[Dataset entries]
※ ※ ※

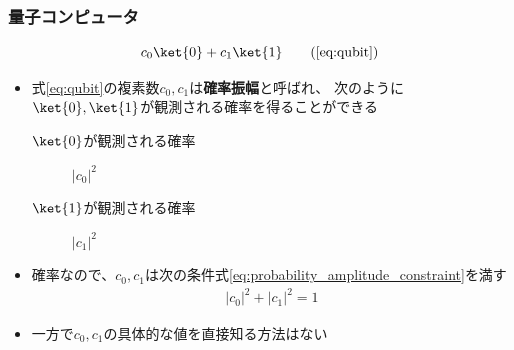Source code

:\begin{frame}
  \frametitle{量子コンピュータ}

  \[
    c_0\ket{0} + c_1\ket{1} \tag{\ref{eq:qubit}}
  \]
  \begin{itemize}
    \item<+-> 式\ref{eq:qubit}の複素数$c_0, c_1$は\textbf{確率振幅}と呼ばれ、
    次のように$\ket{0}, \ket{1}$が観測される確率を得ることができる
    \begin{description}
      \item[$\ket{0}$が観測される確率] $|c_0|^2$
      \item[$\ket{1}$が観測される確率] $|c_1|^2$
    \end{description}

    \item<+-> 確率なので、$c_0, c_1$は次の条件式\ref{eq:probability_amplitude_constraint}を満す
    \begin{align}
      |c_0|^2 + |c_1|^2 = 1 \label{eq:probability_amplitude_constraint}
    \end{align}

    \item<+-> 一方で$c_0, c_1$の具体的な値を直接知る方法はない
  \end{itemize}
\end{frame}

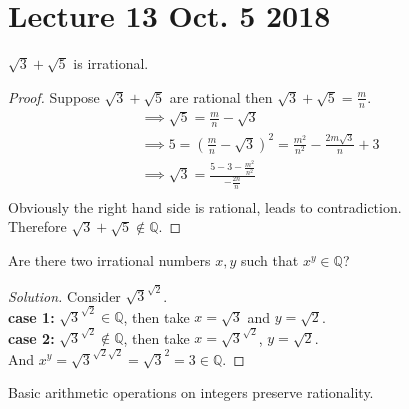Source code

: \documentclass[10pt]{article}
\begin{document}
	\section{Lecture 13 Oct. 5 2018}
	\begin{example}
		$\sqrt{3} + \sqrt{5}$ is irrational.
	\end{example}
	\begin{proof}
		Suppose $\sqrt{3} + \sqrt{5}$ are rational then $\sqrt{3} + \sqrt{5} = \frac{m}{n}$. \\
		\begin{gather*}
			\implies \sqrt{5} = \frac{m}{n} - \sqrt{3} \\
			\implies 5 = (\frac{m}{n} - \sqrt{3})^2 = \frac{m^2}{n^2} - \frac{2m\sqrt{3}}{n} + 3 \\
			\implies \sqrt{3} = \frac{5-3-\frac{m^2}{n^2}}{-\frac{2n}{n}} \\
		\end{gather*}
		Obviously the right hand side is rational, leads to contradiction. \\
		Therefore $\sqrt{3} + \sqrt{5} \notin \mathbb{Q}$.
	\end{proof}
	
	\begin{example}
		Are there two irrational numbers $x,y$ such that $x^y \in \mathbb{Q}$?
	\end{example}
	\begin{proof}[Solution]
		Consider $\sqrt{3}^{\sqrt{2}}$. \\
		\textbf{case 1:} $\sqrt{3}^{\sqrt{2}} \in \mathbb{Q}$, then take $x = \sqrt{3}$ and $y = \sqrt{2}$. \\
		\textbf{case 2:} $\sqrt{3}^{\sqrt{2}} \notin \mathbb{Q}$, then take $x = \sqrt{3}^{\sqrt{2}}$, $y = \sqrt{2}$. \\
		And $x^y = \sqrt{3}^{\sqrt{2} \sqrt{2}} = \sqrt{3}^2 = 3 \in \mathbb{Q}$.
	\end{proof}
	
	\begin{remark}
		Basic arithmetic operations on integers preserve rationality.
	\end{remark}
	
\end{document}
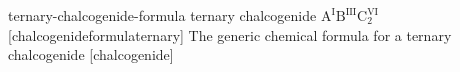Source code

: \newglsXchemical%
{ternary-chalcogenide-formula}%
{ternary chalcogenide}%
{{}$\mathrm{A^{I}B^{III}C_{2}^{VI}}$}%
[chalcogenideformulaternary]%
{The generic chemical formula for a ternary chalcogenide}%
[chalcogenide]%
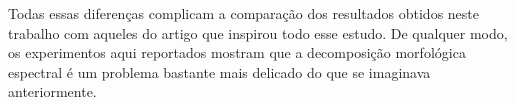 Todas essas diferenças complicam a comparação dos resultados obtidos neste
trabalho com aqueles do artigo que inspirou todo esse estudo. De qualquer modo,
os experimentos aqui reportados mostram que a decomposição morfológica espectral
é um problema bastante mais delicado do que se imaginava anteriormente.


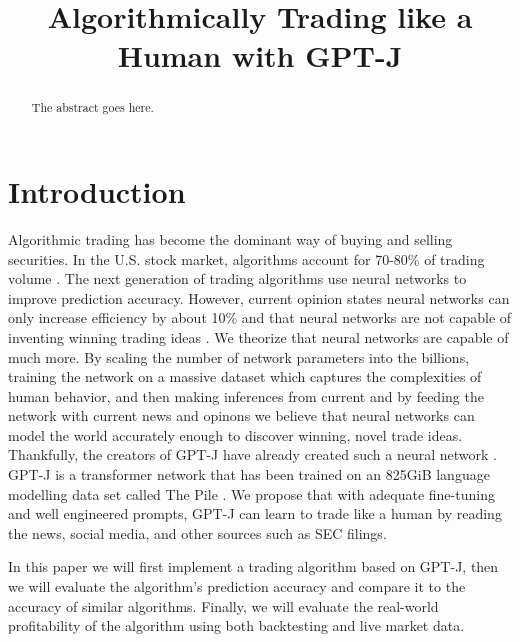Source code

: \documentclass[conference]{IEEEtran}
\begin{document}
\title{Algorithmically Trading like a Human with GPT-J}

\author{
}

\maketitle


\begin{abstract}
The abstract goes here.
\end{abstract}
\section{Introduction}
Algorithmic trading has become the dominant way of buying and selling securities. In the U.S. stock market, algorithms account for 70-80\% of trading volume \cite{Samuelsson2021}. The next generation of trading algorithms use neural networks to improve prediction accuracy. However, current opinion states neural networks can only increase efficiency by about 10\% and that neural networks are not capable of inventing winning trading ideas \cite{Vonko2021}. We theorize that neural networks are capable of much more. By scaling the number of network parameters into the billions, training the network on a massive dataset which captures the complexities of human behavior, and then making inferences from current  and by feeding the network with current news and opinons we believe that neural networks can model the world accurately enough to discover winning, novel trade ideas. Thankfully, the creators of GPT-J have already created such a neural network \cite{mesh-transformer-jax}. GPT-J is a transformer network \cite{Vaswani2017} that has been trained on an 825GiB language modelling data set called The Pile \cite{Gao2021}. We propose that with adequate fine-tuning and well engineered prompts, GPT-J can learn to trade like a human by reading the news, social media, and other sources such as SEC filings.

In this paper we will first implement a trading algorithm based on GPT-J, then we will evaluate the algorithm's prediction accuracy and compare it to the accuracy of similar algorithms. Finally, we will evaluate the real-world profitability of the algorithm using both backtesting and live market data. 
\end{document}
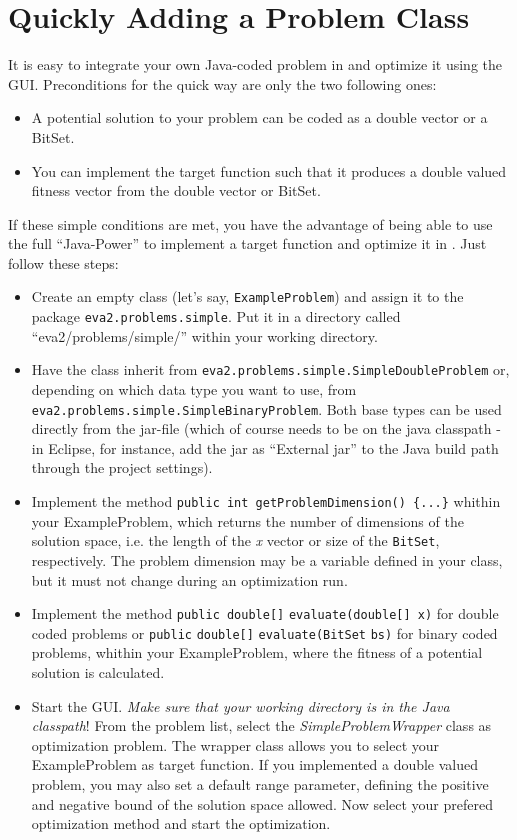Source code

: \chapter{Quickly Adding a Problem Class\label{sec:Quickly-Adding-Your-Problem}}

It is easy to integrate your own Java-coded problem in 
and optimize it using the GUI. Preconditions for the quick way are
only the two following ones:
%
\begin{itemize}
	\item A potential solution to your problem can be coded as a double vector
or a BitSet.
	\item You can implement the target function such that it produces a double
valued fitness vector from the double vector or BitSet.
\end{itemize}
%
If these simple conditions are met, you have the advantage of being
able to use the full ``Java-Power'' to implement a target function
and optimize it in . Just follow these steps:
%
\begin{itemize}
	\item Create an empty class (let's say, \texttt{ExampleProblem}) and assign it to the package \texttt{eva2.problems.simple}. Put it in a directory called ``eva2/problems/simple/'' within your working directory.
	\item Have the class inherit from \texttt{eva2.problems.simple.SimpleDoubleProblem} or, depending on which data type you want to use, from \texttt{eva2.problems.simple.Simple\-Binary\-Problem}.
Both base types can be used directly from the  jar-file
(which of course needs to be on the java classpath - in Eclipse, for
instance, add the  jar as ``External jar'' to the Java
build path through the project settings).
	\item Implement the method \texttt{public int getProblemDimension() \{...\}}
whithin your ExampleProblem, which returns the number of dimensions
of the solution space, i.e. the length of the \emph{x} vector or size
of the \texttt{BitSet}, respectively. The problem dimension may be
a variable defined in your class, but it must not change during an
optimization run.
	\item Implement the method \texttt{public double{[}{]}} \texttt{evaluate(double{[}{]}
x)} for double coded problems or \texttt{public} \texttt{double{[}{]}}
\texttt{evaluate(BitSet} \texttt{bs)} for binary coded problems, whithin
your ExampleProblem, where the fitness of a potential solution is
calculated.
	\item Start the  GUI. \emph{Make sure that your working directory
is in the Java classpath}! From the problem list, select the \emph{SimpleProblemWrapper}
class as optimization problem. The wrapper class allows you to select
your ExampleProblem as target function. If you implemented a double
valued problem, you may also set a default range parameter, defining
the positive and negative bound of the solution space allowed. Now
select your prefered optimization method and start the optimization.
\end{itemize}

※ ※ ※

**Description of the task**
Wherever the string "BitSet" is found in the entries, copy the line it sits in.

**Exercise answer**
or a BitSet.
valued fitness vector from the double vector or BitSet.
of the \texttt{BitSet}, respectively. The problem dimension may be
\texttt{evaluate(BitSet} \texttt{bs)} for binary coded problems, whithin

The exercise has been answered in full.